In fact, I hope Ethereum can do better than Google. Google often loses its way due to criticism, becoming like the anti-social profit-maximizing companies it tries to replace. Ethereum's decentralized philosophy is deeply rooted in its technical and social aspects, and I believe that low-risk DeFi use cases establish a strong consistency between "doing good" and "doing well," a consistency that is absent in the advertising field.

Why low-risk DeFi?

What I mean by "low-risk DeFi" includes both the basic functions of payments and savings, as well as easily understandable tools like synthetic assets and fully collateralized lending, along with the ability to exchange these assets.

There are two reasons to focus on these applications:

  • These applications provide irreplaceable value to Ethereum and its users;

  • These applications culturally align with the goals of the Ethereum community, both at the application level and in the technical characteristics of L1.

Why does DeFi have value now?

Historically, I have been skeptical of DeFi because it seemed to offer no substantial services; rather, its main "selling point" appeared to be making money through trading highly speculative tokens (the highest single-day fee revenue for Ethereum came from a poorly designed BAYC otherdeeds auction) or earning 10% to 30% returns through liquidity mining incentives.

One reason for this is regulatory barriers. People like Gary Gensler should be harshly criticized for creating a regulatory environment where the less useful your application is, the safer you are; the more transparent your actions are, and the clearer the assurances you provide to investors, the more likely you are to be considered a "security."

Another reason is that in the early stages, the risks (protocol code vulnerabilities, oracle risks, general unknown risks) were too high, making it difficult to achieve more sustainable use cases. If the risks are high, then the only applications worth adopting must be those with higher returns, which can only come from unsustainable subsidies or speculation.

However, over time, the security of protocols has gradually improved, and risks have decreased.

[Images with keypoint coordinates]
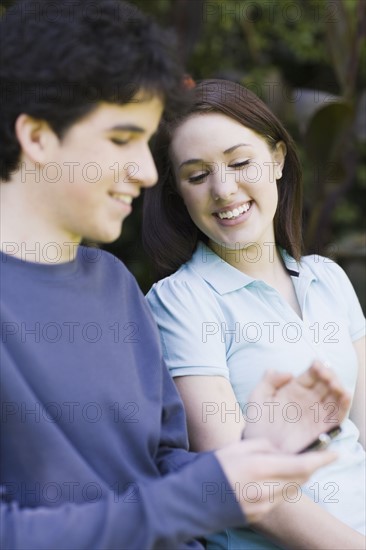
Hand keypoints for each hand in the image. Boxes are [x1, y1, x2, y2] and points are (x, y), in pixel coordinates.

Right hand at [215, 438, 336, 523]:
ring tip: (289, 465)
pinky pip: (280, 499)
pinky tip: (272, 479)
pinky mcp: (260, 515)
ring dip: (297, 477)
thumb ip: (263, 446)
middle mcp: (264, 489)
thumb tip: (281, 452)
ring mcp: (263, 505)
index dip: (320, 459)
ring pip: (292, 489)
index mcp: (258, 468)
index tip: (334, 452)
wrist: (193, 500)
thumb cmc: (213, 467)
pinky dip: (283, 487)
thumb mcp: (236, 447)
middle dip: (310, 466)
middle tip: (314, 455)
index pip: (300, 464)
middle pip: (300, 479)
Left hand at [244, 361, 350, 452]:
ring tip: (334, 384)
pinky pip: (338, 415)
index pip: (312, 374)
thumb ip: (269, 380)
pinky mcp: (323, 428)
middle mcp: (309, 400)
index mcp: (294, 389)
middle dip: (329, 375)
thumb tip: (289, 372)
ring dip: (339, 387)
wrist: (261, 451)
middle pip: (326, 382)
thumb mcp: (258, 398)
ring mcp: (317, 414)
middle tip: (326, 374)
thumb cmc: (258, 424)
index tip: (316, 364)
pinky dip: (344, 405)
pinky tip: (344, 395)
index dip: (317, 367)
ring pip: (335, 396)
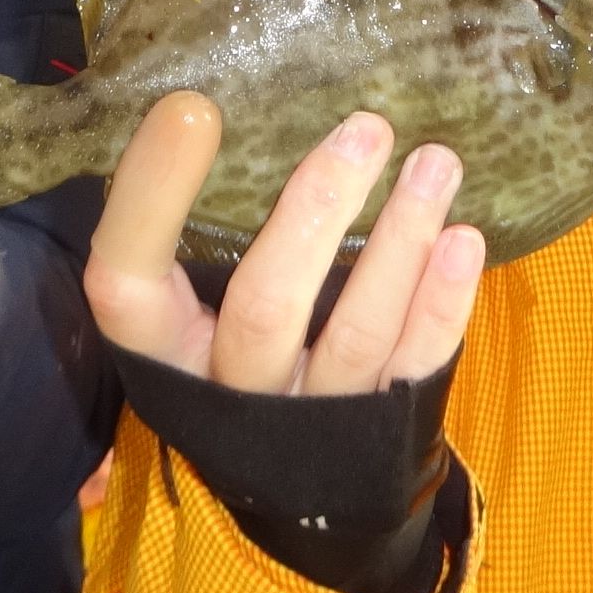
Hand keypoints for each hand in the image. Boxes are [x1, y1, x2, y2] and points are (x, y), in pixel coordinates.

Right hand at [84, 96, 482, 395]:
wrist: (301, 493)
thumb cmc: (232, 350)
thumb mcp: (189, 305)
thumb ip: (200, 229)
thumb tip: (217, 99)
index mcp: (161, 345)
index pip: (127, 273)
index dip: (152, 195)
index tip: (191, 106)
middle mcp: (226, 388)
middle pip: (263, 305)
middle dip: (317, 209)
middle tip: (367, 127)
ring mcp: (305, 419)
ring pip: (354, 334)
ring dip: (399, 244)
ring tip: (435, 164)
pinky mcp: (377, 432)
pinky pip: (414, 365)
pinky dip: (442, 304)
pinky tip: (464, 241)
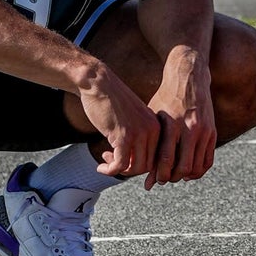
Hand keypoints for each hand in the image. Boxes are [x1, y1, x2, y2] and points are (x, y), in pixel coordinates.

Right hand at [75, 63, 161, 179]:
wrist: (99, 84)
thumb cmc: (112, 101)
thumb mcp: (133, 119)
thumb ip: (140, 136)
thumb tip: (137, 164)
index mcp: (157, 124)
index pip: (156, 157)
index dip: (139, 165)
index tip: (125, 162)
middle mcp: (152, 129)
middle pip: (147, 165)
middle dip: (129, 169)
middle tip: (112, 161)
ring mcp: (139, 132)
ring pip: (136, 168)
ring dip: (119, 170)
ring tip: (106, 160)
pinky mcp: (123, 136)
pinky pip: (120, 165)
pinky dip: (110, 171)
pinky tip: (100, 166)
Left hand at [143, 51, 216, 188]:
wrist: (188, 78)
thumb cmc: (166, 99)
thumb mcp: (155, 118)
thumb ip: (152, 146)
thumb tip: (146, 177)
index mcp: (172, 124)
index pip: (166, 159)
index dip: (159, 175)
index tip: (155, 179)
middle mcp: (190, 128)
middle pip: (182, 167)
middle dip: (172, 178)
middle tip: (165, 178)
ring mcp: (203, 130)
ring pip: (196, 167)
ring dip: (185, 176)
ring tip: (176, 175)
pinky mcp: (212, 132)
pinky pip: (208, 161)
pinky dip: (199, 171)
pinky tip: (189, 171)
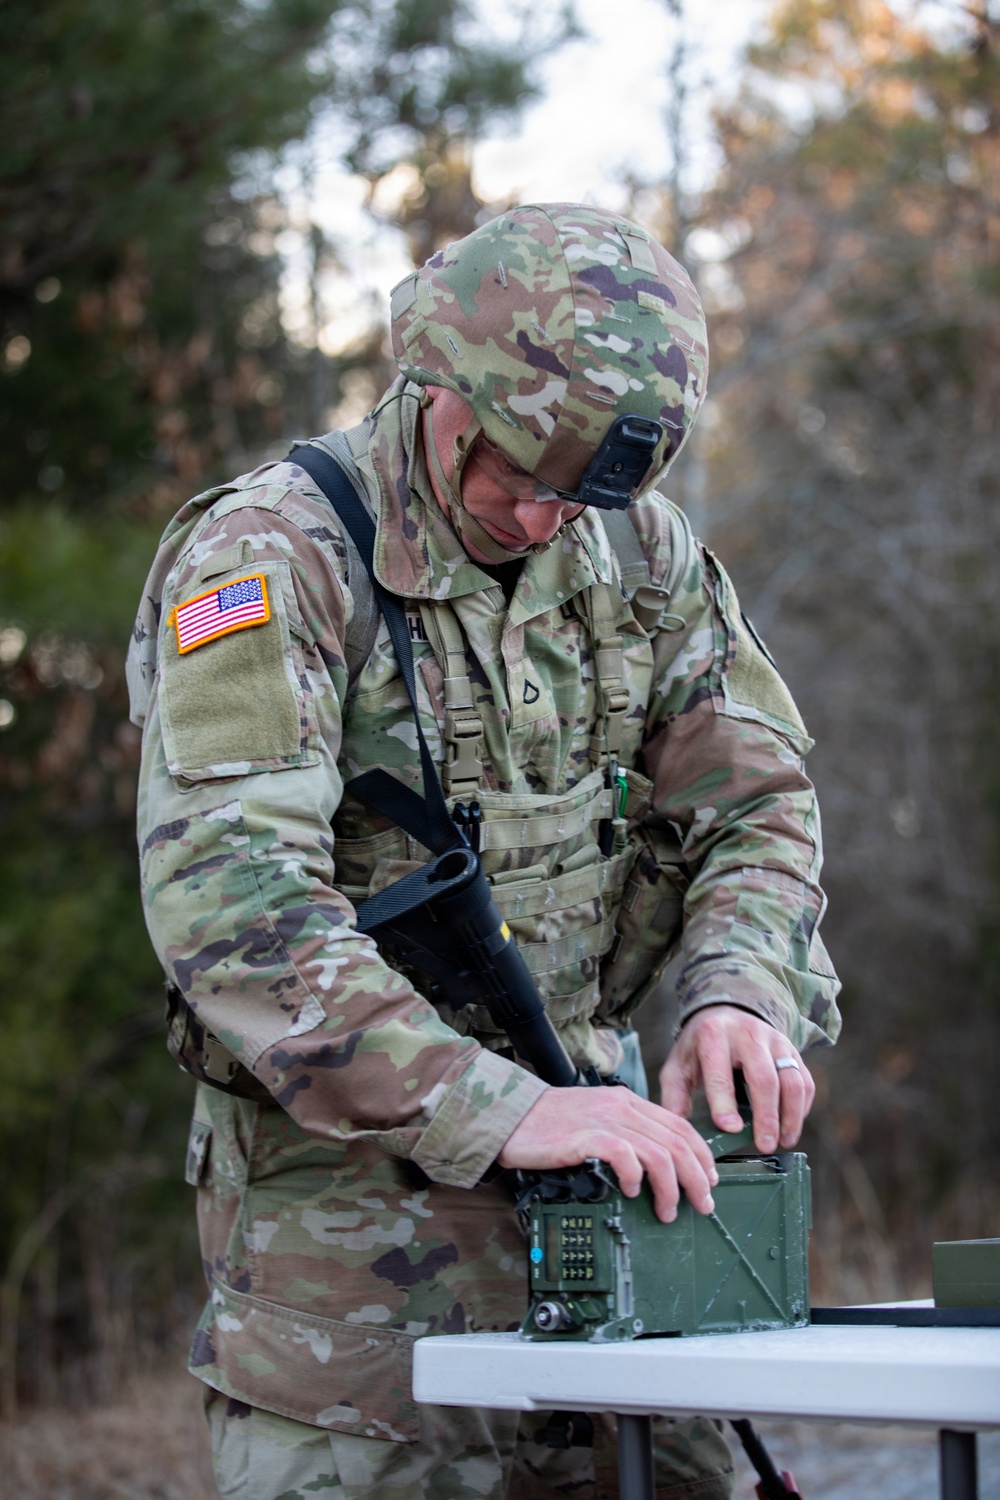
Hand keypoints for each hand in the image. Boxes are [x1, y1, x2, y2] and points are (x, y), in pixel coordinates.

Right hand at [497, 1086, 718, 1223]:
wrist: (511, 1115)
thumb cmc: (549, 1124)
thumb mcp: (595, 1117)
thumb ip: (624, 1132)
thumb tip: (654, 1164)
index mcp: (627, 1101)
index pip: (679, 1125)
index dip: (701, 1155)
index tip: (710, 1179)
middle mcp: (621, 1106)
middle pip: (677, 1142)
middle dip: (697, 1178)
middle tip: (702, 1204)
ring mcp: (604, 1119)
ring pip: (659, 1153)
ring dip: (671, 1188)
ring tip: (668, 1210)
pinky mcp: (586, 1135)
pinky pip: (625, 1156)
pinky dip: (636, 1177)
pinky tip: (634, 1192)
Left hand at [659, 1005, 814, 1154]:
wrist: (726, 1014)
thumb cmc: (700, 1048)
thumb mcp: (679, 1066)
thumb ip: (675, 1097)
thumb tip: (679, 1132)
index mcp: (713, 1035)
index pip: (720, 1072)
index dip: (725, 1103)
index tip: (730, 1129)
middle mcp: (748, 1033)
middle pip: (764, 1078)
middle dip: (766, 1116)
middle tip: (764, 1146)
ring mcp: (775, 1040)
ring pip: (792, 1080)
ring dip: (790, 1116)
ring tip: (782, 1142)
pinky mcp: (792, 1050)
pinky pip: (805, 1082)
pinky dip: (801, 1108)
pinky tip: (790, 1127)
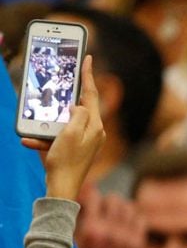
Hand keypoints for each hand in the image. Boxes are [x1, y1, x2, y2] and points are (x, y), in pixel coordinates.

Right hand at [23, 55, 104, 199]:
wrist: (62, 189)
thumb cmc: (67, 162)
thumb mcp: (71, 133)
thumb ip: (78, 115)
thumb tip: (79, 106)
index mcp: (95, 126)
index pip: (92, 95)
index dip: (89, 75)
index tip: (89, 58)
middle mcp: (94, 132)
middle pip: (80, 106)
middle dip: (66, 98)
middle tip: (62, 82)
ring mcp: (85, 141)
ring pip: (64, 122)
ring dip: (48, 124)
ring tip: (37, 129)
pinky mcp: (75, 149)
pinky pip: (57, 137)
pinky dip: (44, 138)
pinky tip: (29, 142)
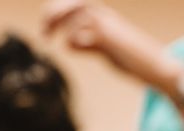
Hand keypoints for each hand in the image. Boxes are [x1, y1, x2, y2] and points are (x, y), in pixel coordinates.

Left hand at [43, 0, 182, 101]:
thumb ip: (85, 43)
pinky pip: (81, 35)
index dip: (55, 11)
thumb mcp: (101, 47)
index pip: (73, 3)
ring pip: (74, 18)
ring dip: (59, 27)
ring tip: (47, 38)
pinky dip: (72, 41)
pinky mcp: (106, 40)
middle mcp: (102, 17)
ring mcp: (104, 27)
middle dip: (53, 15)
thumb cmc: (124, 55)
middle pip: (72, 5)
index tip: (44, 28)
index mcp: (100, 15)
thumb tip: (68, 43)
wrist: (148, 63)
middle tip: (43, 33)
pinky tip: (72, 46)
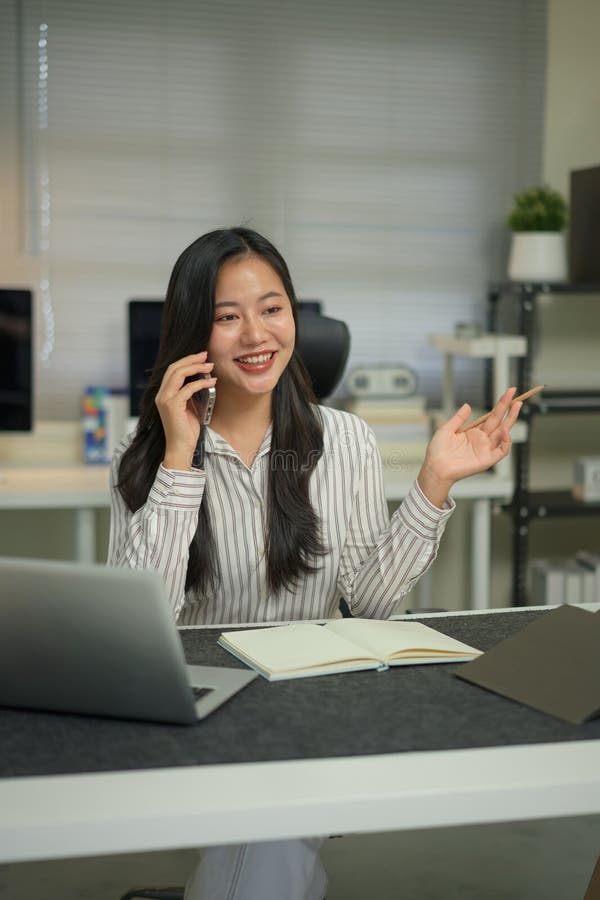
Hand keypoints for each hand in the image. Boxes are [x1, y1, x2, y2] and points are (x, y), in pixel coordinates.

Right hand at [155, 352, 216, 469]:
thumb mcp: (189, 406)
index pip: (172, 370)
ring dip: (196, 367)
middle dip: (191, 359)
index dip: (186, 360)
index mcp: (163, 394)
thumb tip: (202, 378)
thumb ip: (191, 393)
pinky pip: (188, 388)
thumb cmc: (186, 429)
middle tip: (206, 355)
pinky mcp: (172, 406)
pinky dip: (201, 383)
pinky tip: (211, 382)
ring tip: (210, 366)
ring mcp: (165, 399)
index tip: (201, 356)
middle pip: (174, 368)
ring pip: (178, 374)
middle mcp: (161, 394)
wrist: (181, 447)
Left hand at [417, 388, 521, 506]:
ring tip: (516, 406)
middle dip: (509, 408)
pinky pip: (502, 450)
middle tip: (516, 394)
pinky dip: (506, 441)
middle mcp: (482, 440)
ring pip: (504, 433)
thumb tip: (467, 405)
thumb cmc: (438, 451)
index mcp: (474, 432)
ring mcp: (486, 449)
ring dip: (511, 419)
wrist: (435, 467)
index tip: (509, 392)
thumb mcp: (446, 429)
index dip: (501, 405)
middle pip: (500, 421)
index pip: (491, 416)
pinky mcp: (487, 459)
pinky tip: (504, 429)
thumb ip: (459, 418)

YOUR INSTRUCTIONS
Can you reproduce the passage of the DeFi text above, between "Why low-risk DeFi?" and "characteristics of L1.", inclusive?

ANSWER TO THIS EXERCISE
Why low-risk DeFi?

What I mean by "low-risk DeFi" includes both the basic functions of payments and savings, as well as easily understandable tools like synthetic assets and fully collateralized lending, along with the ability to exchange these assets.

There are two reasons to focus on these applications:

  • These applications provide irreplaceable value to Ethereum and its users;

  • These applications culturally align with the goals of the Ethereum community, both at the application level and in the technical characteristics of L1.